La memoria non dice cose nuove ma ci aiuta nella ricostruzione degli eventi e soprattutto nell’individuazione delle responsabilità politiche. Partendo dai fatti noti e arcinoti, gli studiosi calcolano che l’agevolazione introdotta nel maggio del 2020 abbia procurato a regime un esborso per lo Stato di 170 miliardi. I ricercatori hanno buon gioco nell’evidenziare come ci sia stato un enorme scarto tra le previsioni e l’esborso effettivo per lo Stato. Questa differenza è dovuta ad alcuni fattori di novità assoluta, tra cui spiccano la generosità dell’intervento pubblico e la possibilità di cedere il credito. All’inizio il meccanismo si è mosso lentamente ma poi, come la famosa palla di neve che scende a valle, si è ingrossato velocemente.

A chi addossare la responsabilità di questa follia finanziaria che non ha precedenti nella storia fiscale italiana? Qui la dettagliata ricostruzione dell’Upb ci aiuta, anche se i ricercatori tengono un tono distaccato con un effetto a volte comico. La miccia è stata indubbiamente accesa dal M5S nella persona del deputato Riccardo Fraccaro. Il clima isterico della pandemia ha creato l’ambiente ideale per questa norma pensata più per l’ecologia che per l’edilizia, almeno all’inizio.

Poi a febbraio 2021 è subentrato il governo Draghi. La stoltezza finanziaria non è sfuggita all’economista, che però non si è reso conto dell’altezza della marea che stava arrivando. Le sue misure di contenimento si sono rivelate poco efficaci e il debito ha cominciato a ingrossare paurosamente. Draghi poteva fare decisamente di più, ma ha abdicato al suo ruolo di tecnico serioso e quasi antipatico, alla Monti per capirci, per abbracciare un populismo di mezzo, anche perché i suoi azionisti erano la banda dei quattro: Pd, Lega, M5S, Fi, tutti favorevoli al Superbonus. Se voleva mantenere il gradito scranno di primo ministro probabilmente di più non poteva fare.

Che tutta la classe politica avesse abbracciato la causa del Superbonus è documentato anche dalle elezioni del settembre 2022, dove il tema del buco da bonus edilizio è stato ignorato. In particolare, era Fi che richiedeva un allargamento dei pochi paletti posti da Draghi. A dire il vero, l’unico partito che si è tenuto alla larga dal super bonus è stato FdI, ma con ben altri e più corposi interventi populisti in agenda.

ESTRATTI DELL'ELENCO.
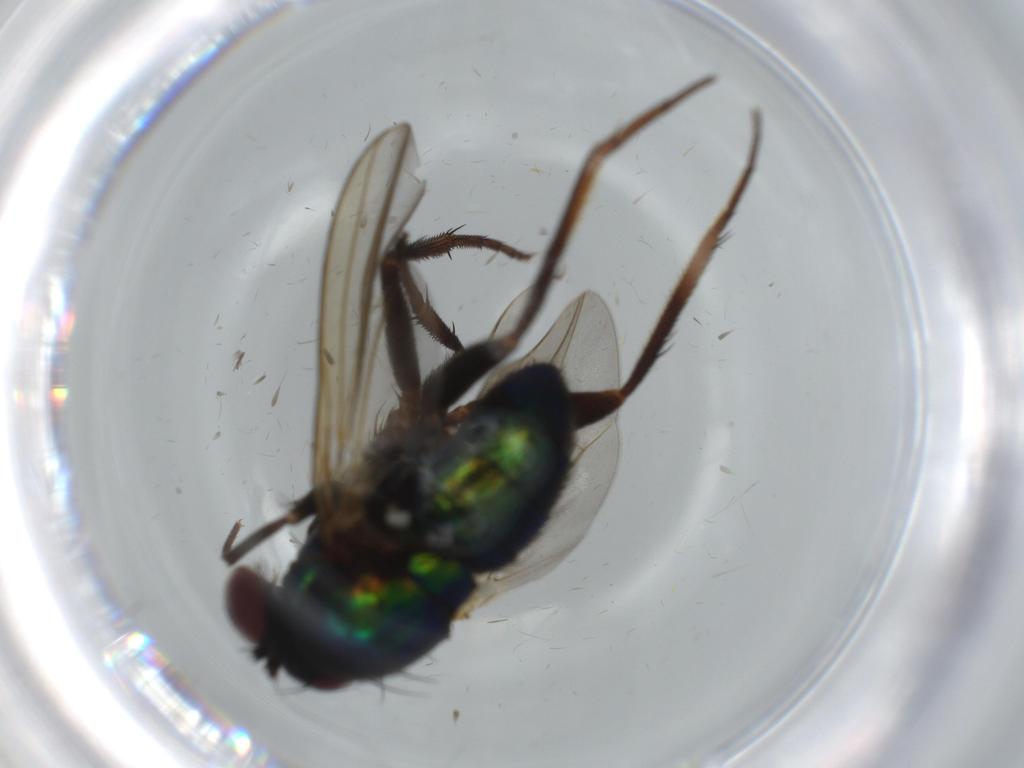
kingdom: Animalia
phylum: Arthropoda
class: Insecta
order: Diptera
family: Sciaridae
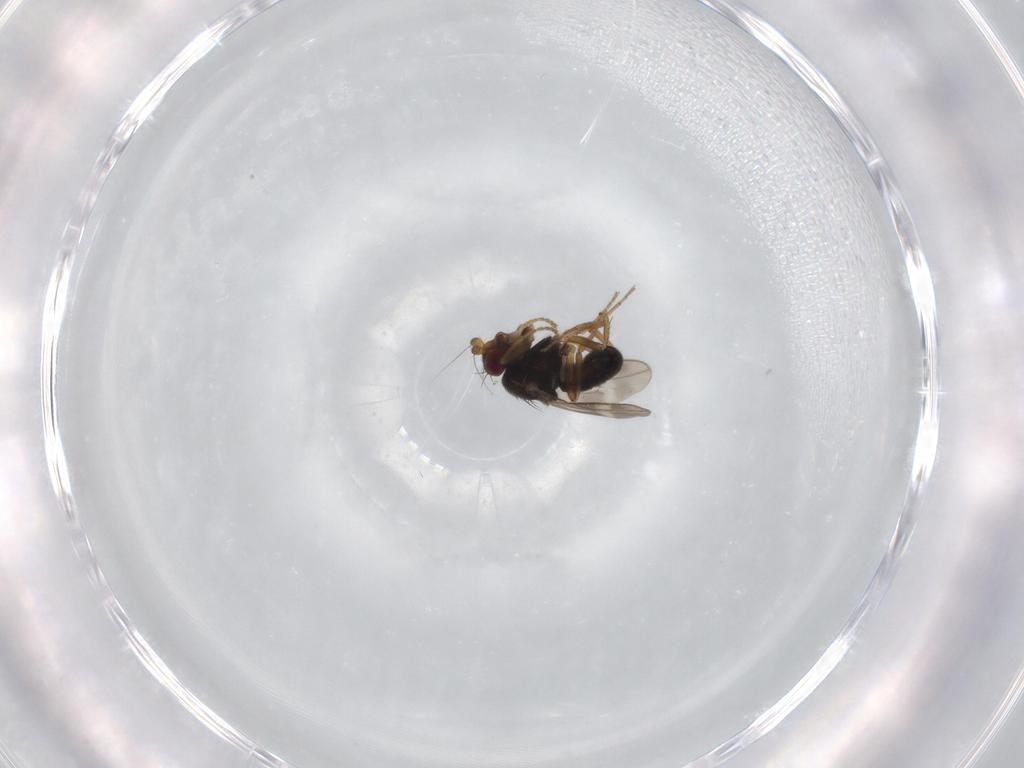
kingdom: Animalia
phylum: Arthropoda
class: Insecta
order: Diptera
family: Sphaeroceridae
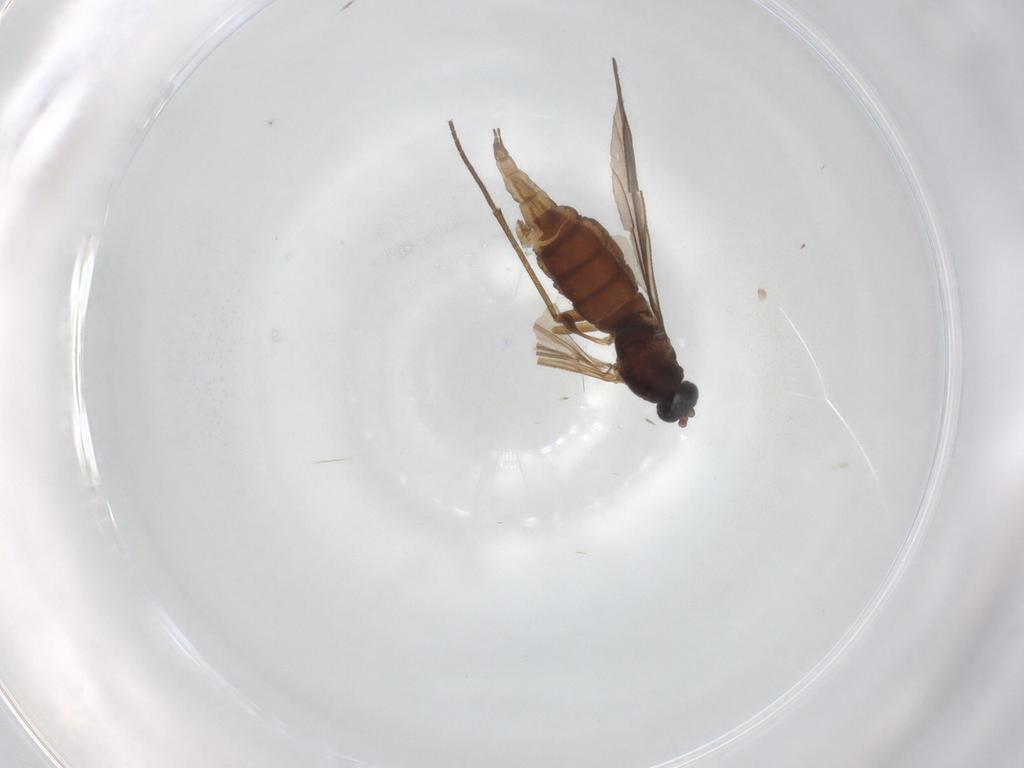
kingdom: Animalia
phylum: Arthropoda
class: Insecta
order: Diptera
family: Sciaridae
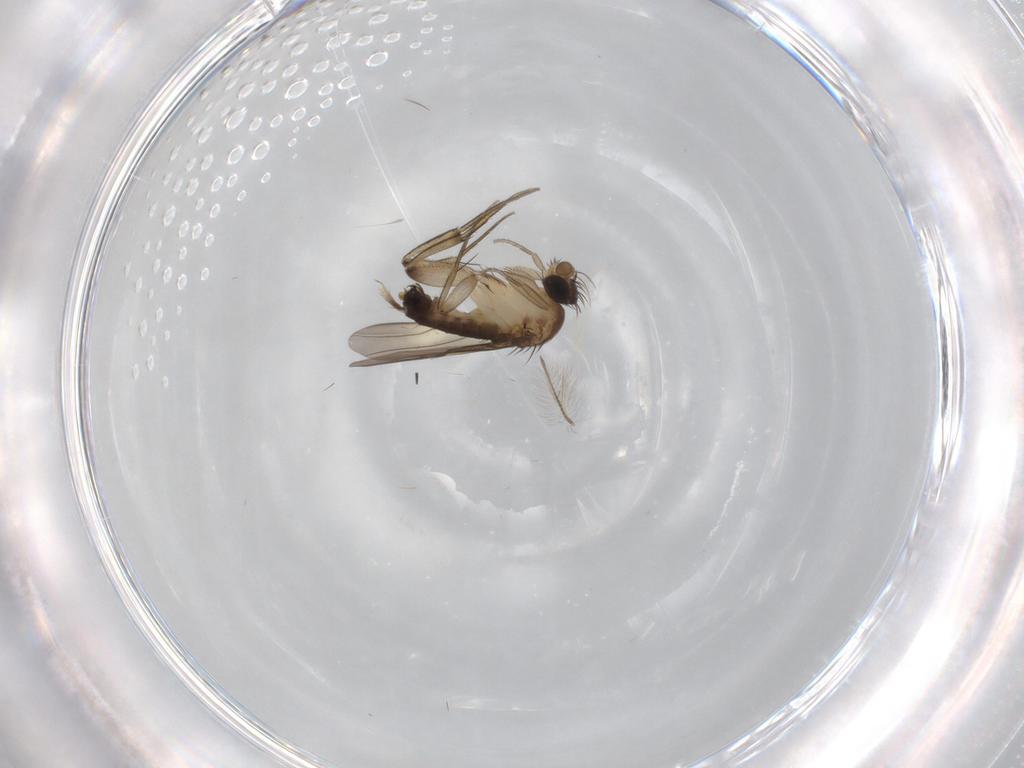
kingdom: Animalia
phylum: Arthropoda
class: Insecta
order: Diptera
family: Phoridae
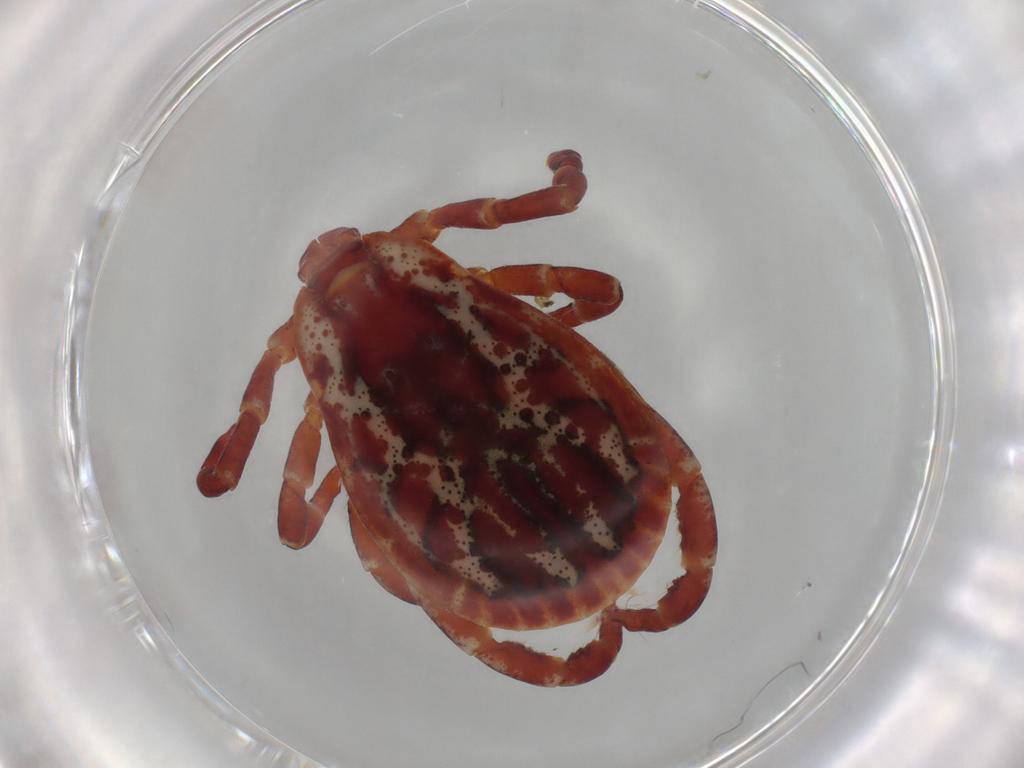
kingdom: Animalia
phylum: Arthropoda
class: Arachnida
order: Ixodida
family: Ixodidae
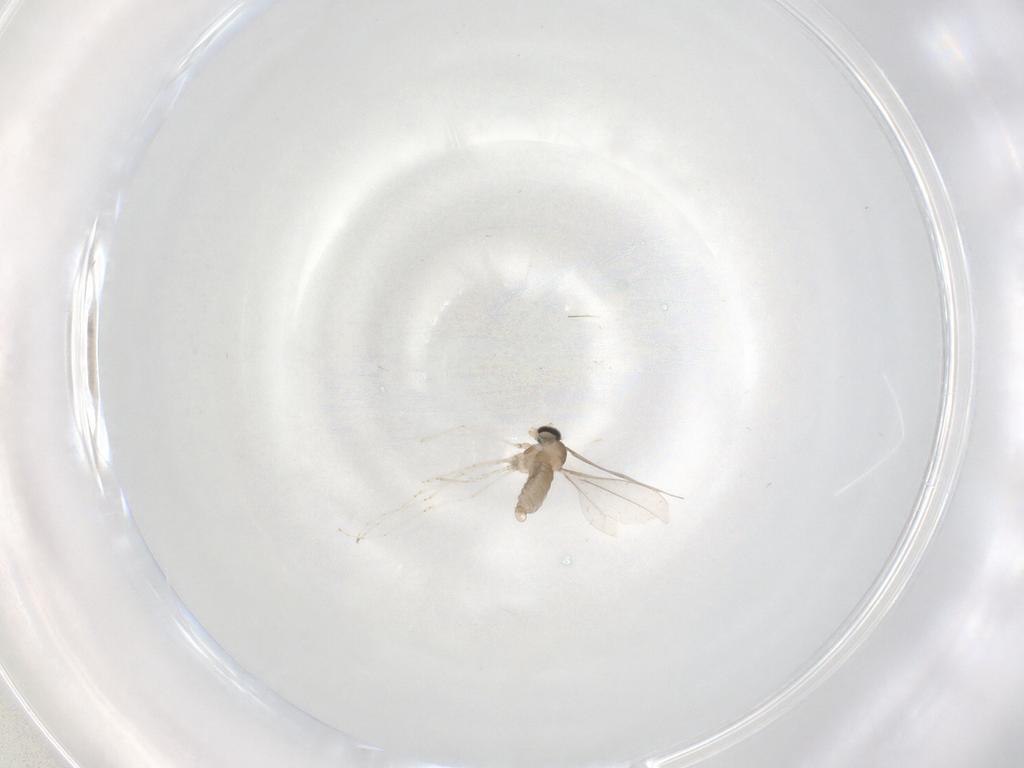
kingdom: Animalia
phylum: Arthropoda
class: Insecta
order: Diptera
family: Cecidomyiidae
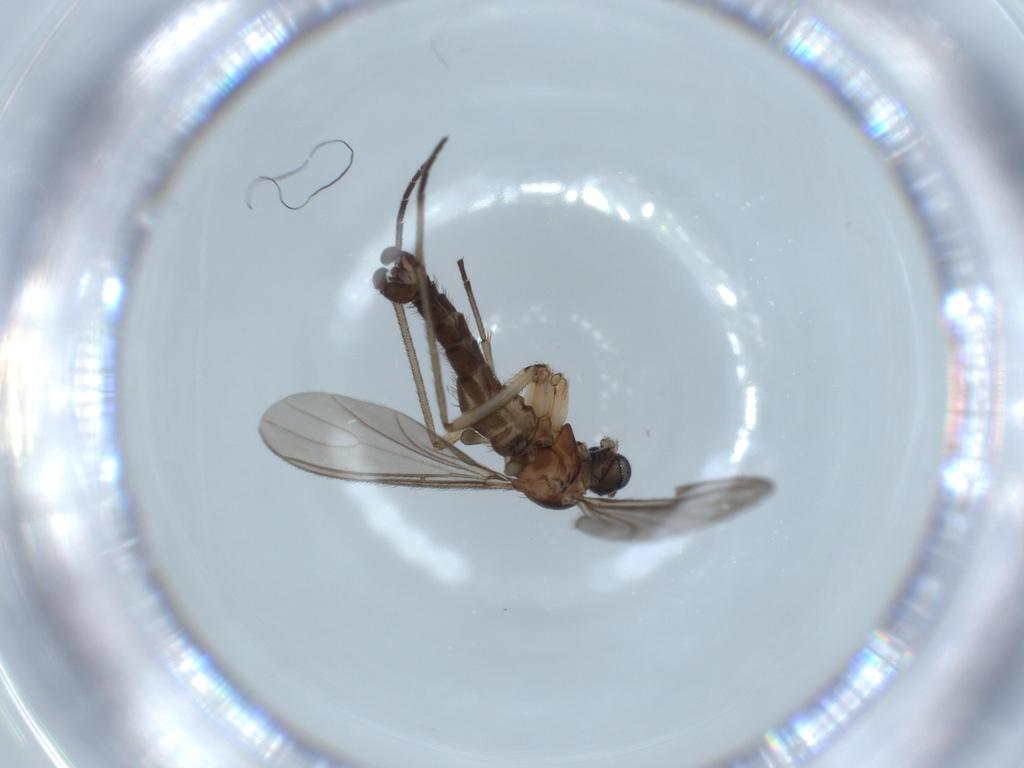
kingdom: Animalia
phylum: Arthropoda
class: Insecta
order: Diptera
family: Sciaridae
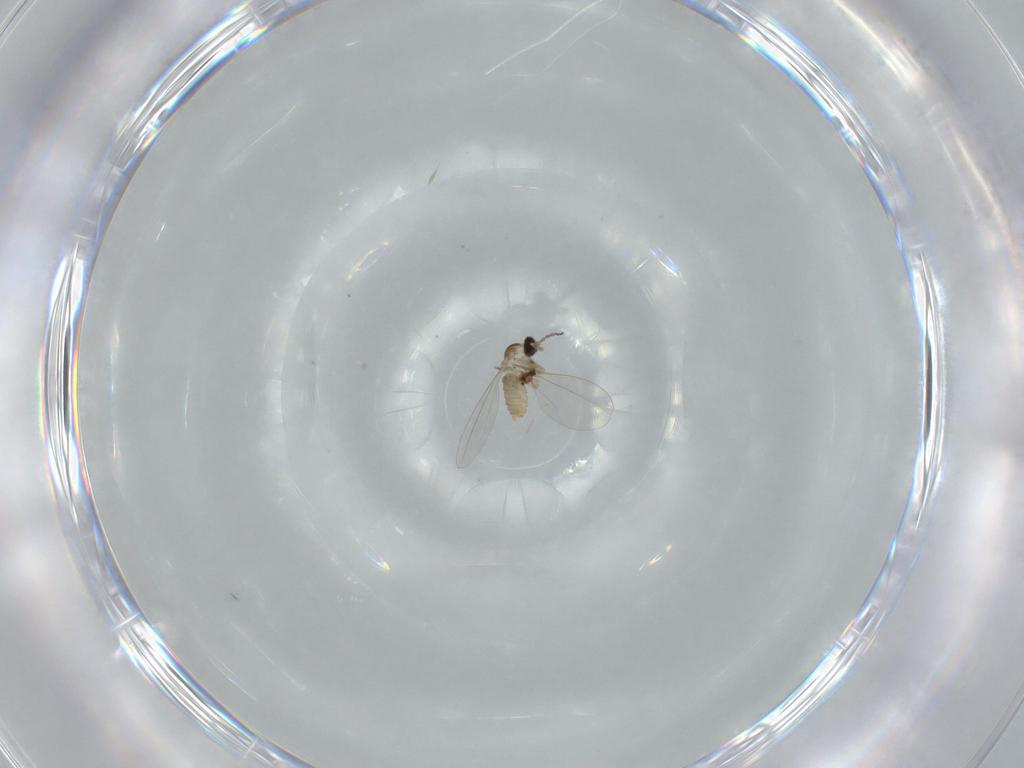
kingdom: Animalia
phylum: Arthropoda
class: Insecta
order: Diptera
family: Cecidomyiidae
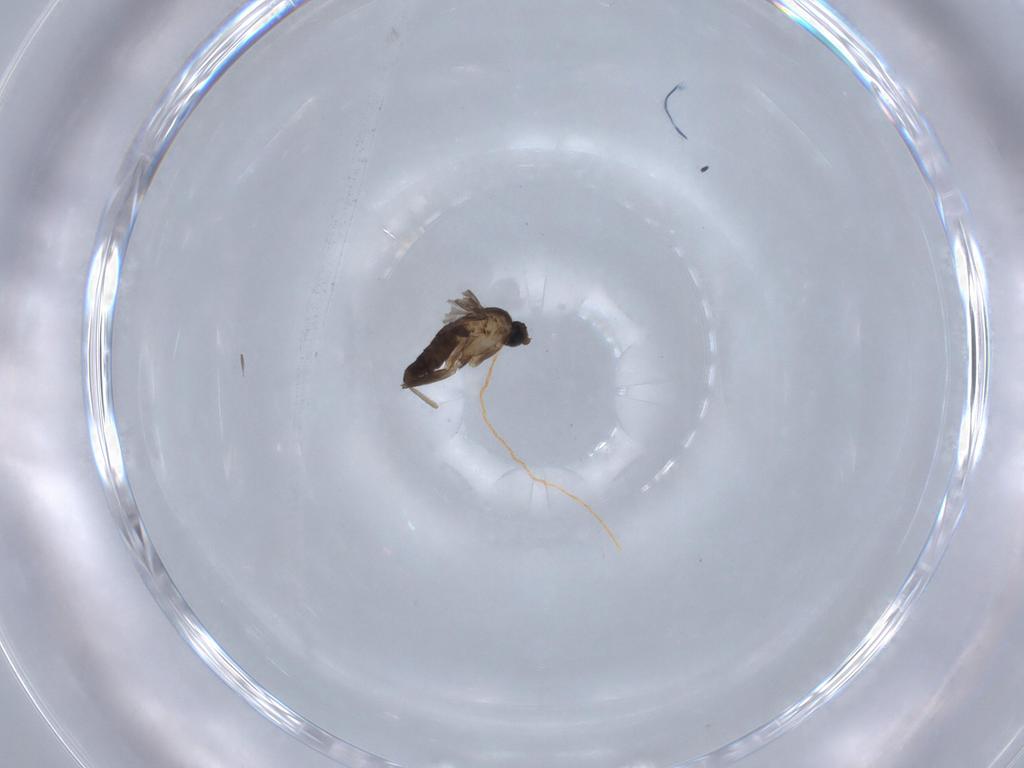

DETTAGLI ESERCIZIO.
Ricopia il passo del testo sul Superbonus compreso tra "Poi a febbraio" e "non poteva fare.", estremi inclusi. L'elenco proviene da una fonte diversa da quella del testo.

SPAZIO RISPOSTA.
Poi a febbraio 2021 è subentrato il governo Draghi. La stoltezza finanziaria non è sfuggita all’economista, che però non si è reso conto dell’altezza della marea che stava arrivando. Le sue misure di contenimento si sono rivelate poco efficaci e il debito ha cominciato a ingrossare paurosamente. Draghi poteva fare decisamente di più, ma ha abdicato al suo ruolo di tecnico serioso e quasi antipatico, alla Monti per capirci, per abbracciare un populismo di mezzo, anche perché i suoi azionisti erano la banda dei quattro: Pd, Lega, M5S, Fi, tutti favorevoli al Superbonus. Se voleva mantenere il gradito scranno di primo ministro probabilmente di più non poteva fare.